The composition of the pharmaceutical composition of Examples 3 to 9 is shown in Table 3 below.

	TABLE 3
	Core particle

	Absorption
	enhancing

	Medicinal	agent		Coating particle layer
	ingredient	Sodium	Thickener	Coating particle

	Cyanocobalamin	caprate	Gelatin	Carrageenan	Corn starch	Bentonite	Sodium caprate/
	(% by mass)	(% by mass)	(% by mass)	(% by mass)	(% by mass)	(% by mass)	Cyanocobalamin

Example 3	1	6.7	61.7	0.6	30	0	6.7
Example 4	1	16.6	51.9	0.5	30	0	16.6
Example 5	0.3	5	14.6	0.1	0	80	16.5
Example 6	0.2	10.1	9.6	0.1	0	80	50.5
Example 7	0.2	13.6	6.1	0.1	0	80	68
Example 8	0.1	12.2	7.6	0.1	0	80	122.3
Example 9	0.03	13.6	6.3	0.1	0	80	451.7

Elution Test

Gastric solubility and small intestine enteric property were evaluated for the pharmaceutical composition of Examples 3 to 9.

(Gastric Solubility Evaluation)

A first liquid for an elution test (hereinafter, also referred to as “liquid I”) was prepared by dissolving 2.0 g of sodium chloride in 7.0 mL of hydrochloric acid and water to make 1000 mL. It is noted that the pH of liquid I was 1.2, which was equivalent to the pH in the stomach.

Using an apparatus for a paddle method described in an elution test method (6.10) of the Japanese Pharmacopoeia, 18th Edition, 200 mg of a pharmaceutical composition was added to liquid I stirred at 50 rpm at 37° C., and liquid I after 120 minutes was fractionated. The amount of cyanocobalamin in liquid I was measured by high performance liquid chromatography (HPLC), and the elution rate (%) of cyanocobalamin eluted from the pharmaceutical composition into liquid I (elution rate of liquid I) was calculated. It is noted that the measurement conditions of HPLC are described as follows.

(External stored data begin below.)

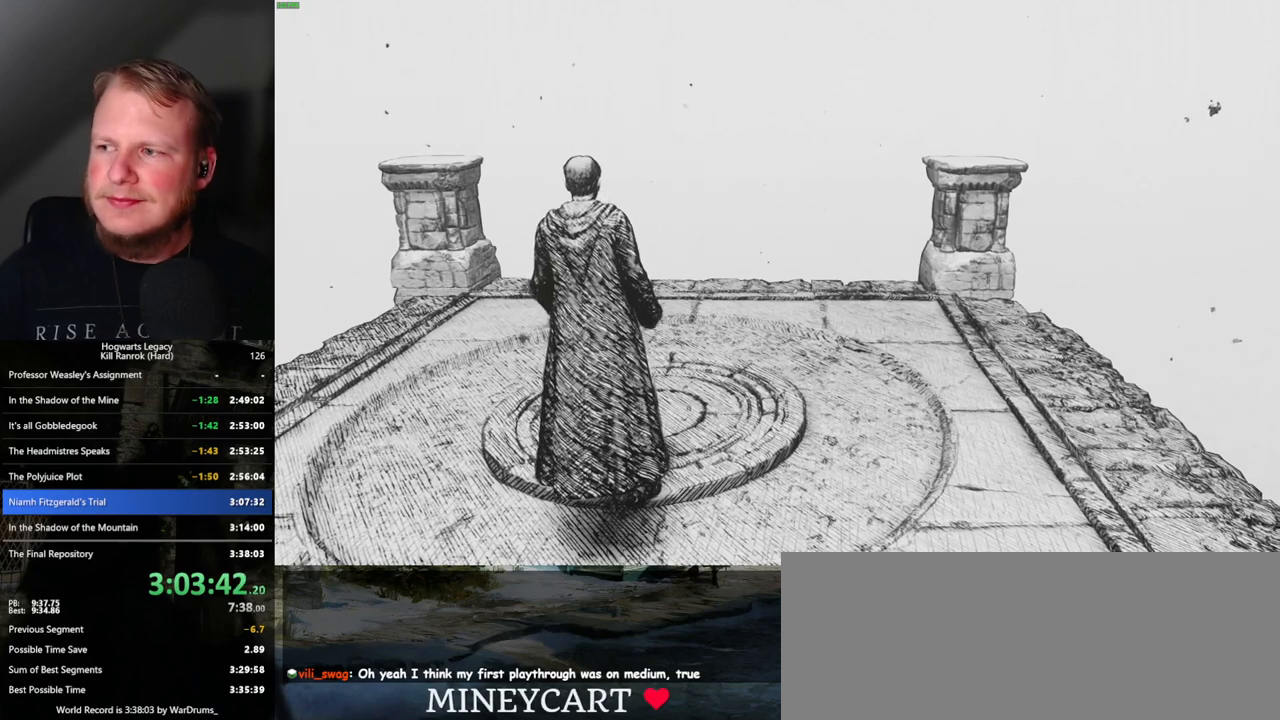
{"keys": [], "mouse": [], "events": []}
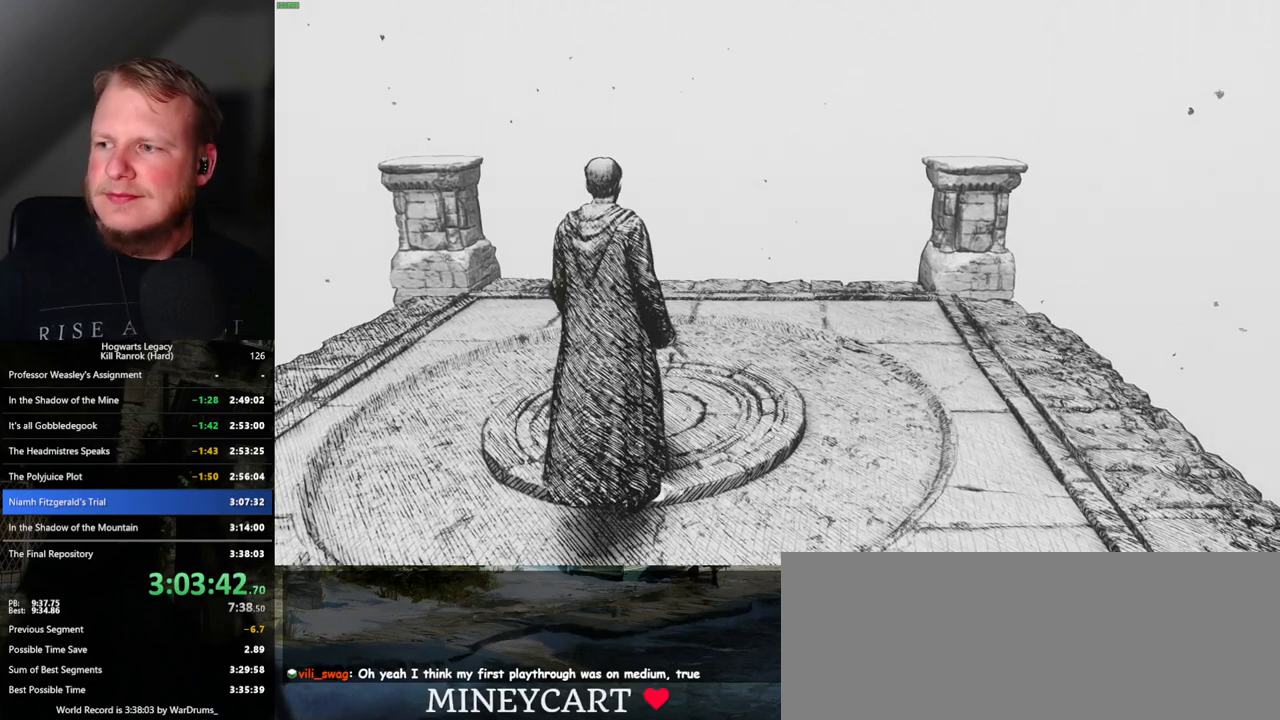
{"keys": [], "mouse": [], "events": []}
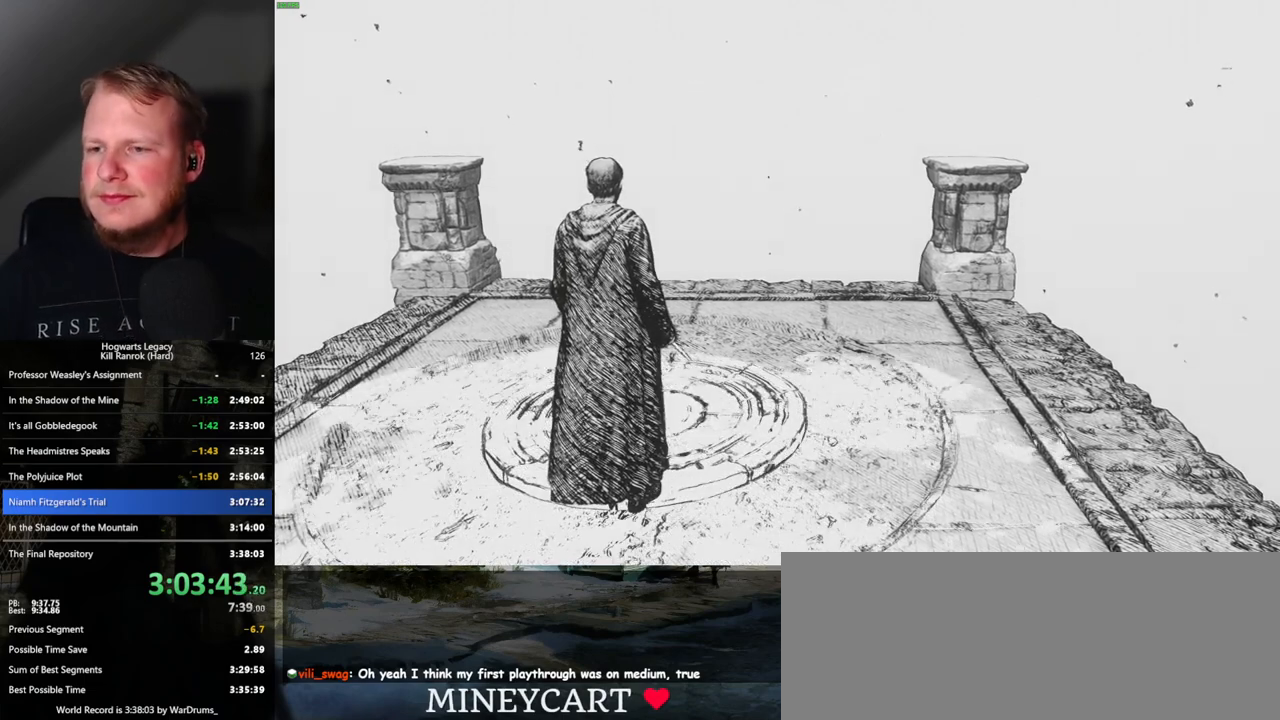
{"keys": [], "mouse": [], "events": []}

• • Apparatus: Prominence (manufactured by SHIMADZU CORPORATION)
  • Column: Inertsil ODS (manufactured by GL Sciences Inc.)
  • Developing solvent: water: methanol: acetic acid=750:250:10
  • Measurement sample: 1 mL of liquid I and 1 mL of developing solvent were mixed.
  • Quantification method: performed by ultraviolet-visible spectrophotometry (wavelength: 360 nm)

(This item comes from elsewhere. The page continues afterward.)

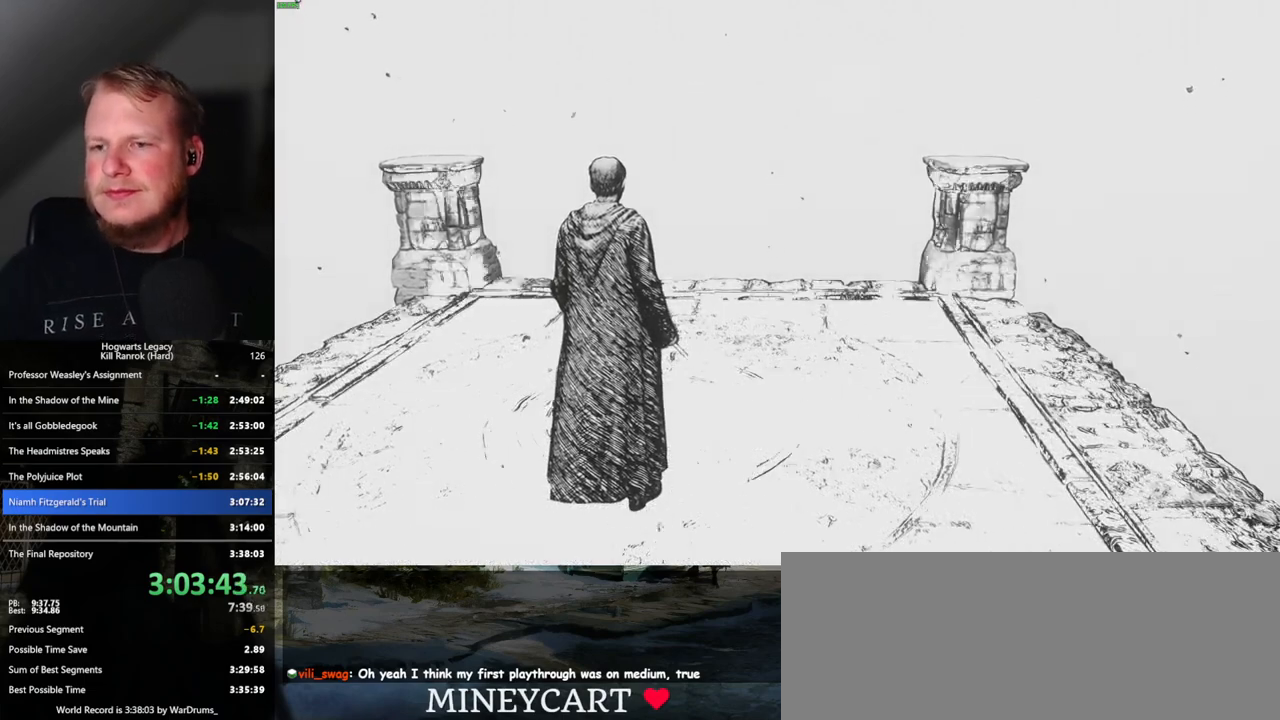
{"keys": [], "mouse": [], "events": []}
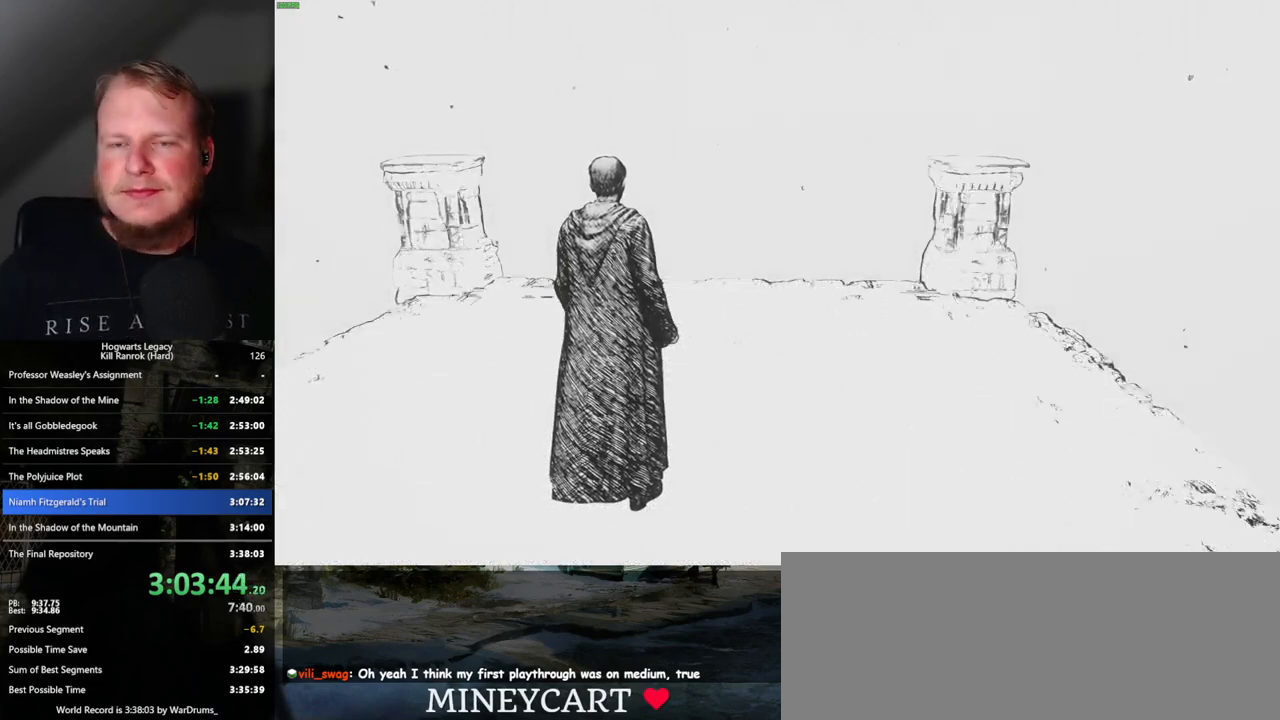
{"keys": [], "mouse": [], "events": []}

(Evaluation of Small Intestine Enteric Property)

A second liquid for an elution test (hereinafter, also referred to as “liquid II”) was prepared by adding 1 volume of water to 1 volume of a phosphate buffer liquid having a pH of 6.8. It is noted that the pH of liquid II was 6.8, which was equivalent to the pH in the small intestine.

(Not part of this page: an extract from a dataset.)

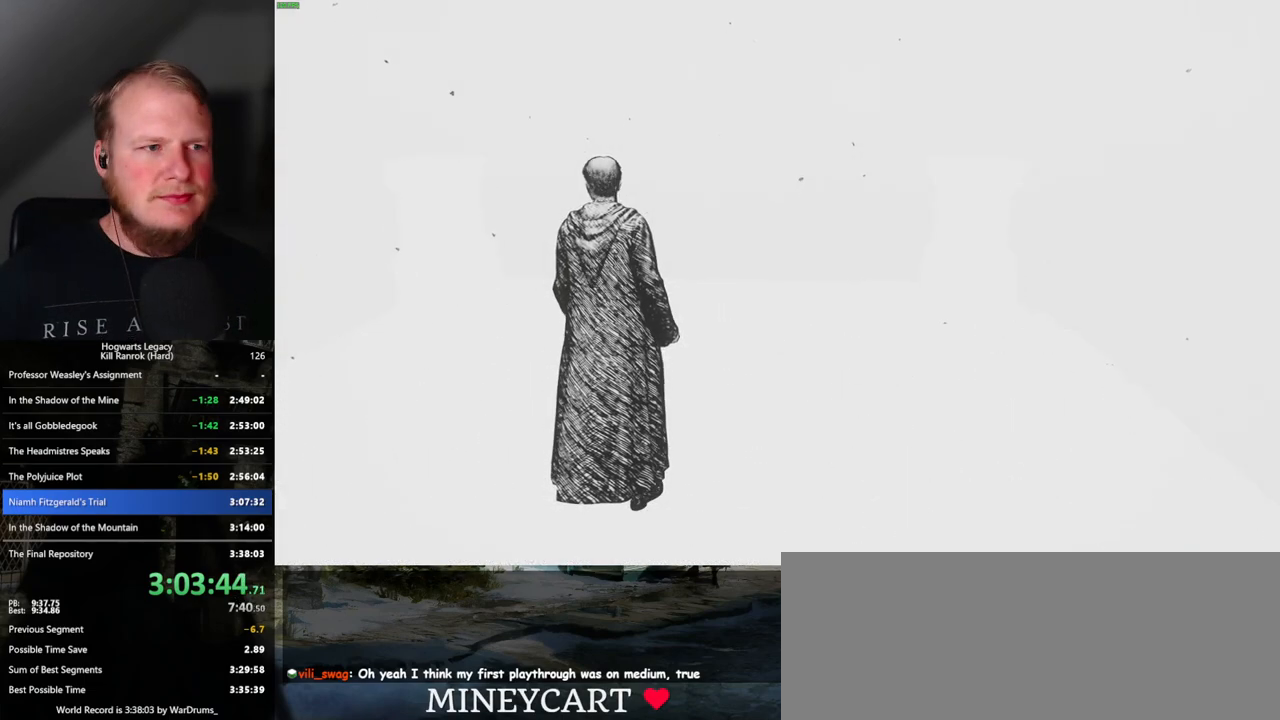
{"keys": ["w"], "mouse": [], "events": [[150, "w", "down"]]}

The elution rate (%) of cyanocobalamin eluted from the pharmaceutical composition into liquid II (elution rate of liquid II) was calculated in the same manner as in the evaluation of gastric solubility.

The obtained results are shown in Table 4 below.

	TABLE 4
	Elution rate of	Elution rate of
	liquid I	liquid II
	(%)	(%)

	Example 3	85	100
	Example 4	84	100
	Example 5	0	100
	Example 6	0	100
	Example 7	0	100
	Example 8	0	100
	Example 9	0	100

From the results in Table 4, it was found that Examples 5 to 9 show enteric properties. In addition, it was found that, even when the content (absorption enhancing agent/medicinal ingredient) of the absorption enhancing agent with respect to 1 part by mass of the medicinal ingredient was high, the pharmaceutical composition was not disintegrated with liquid I, and has high form retention.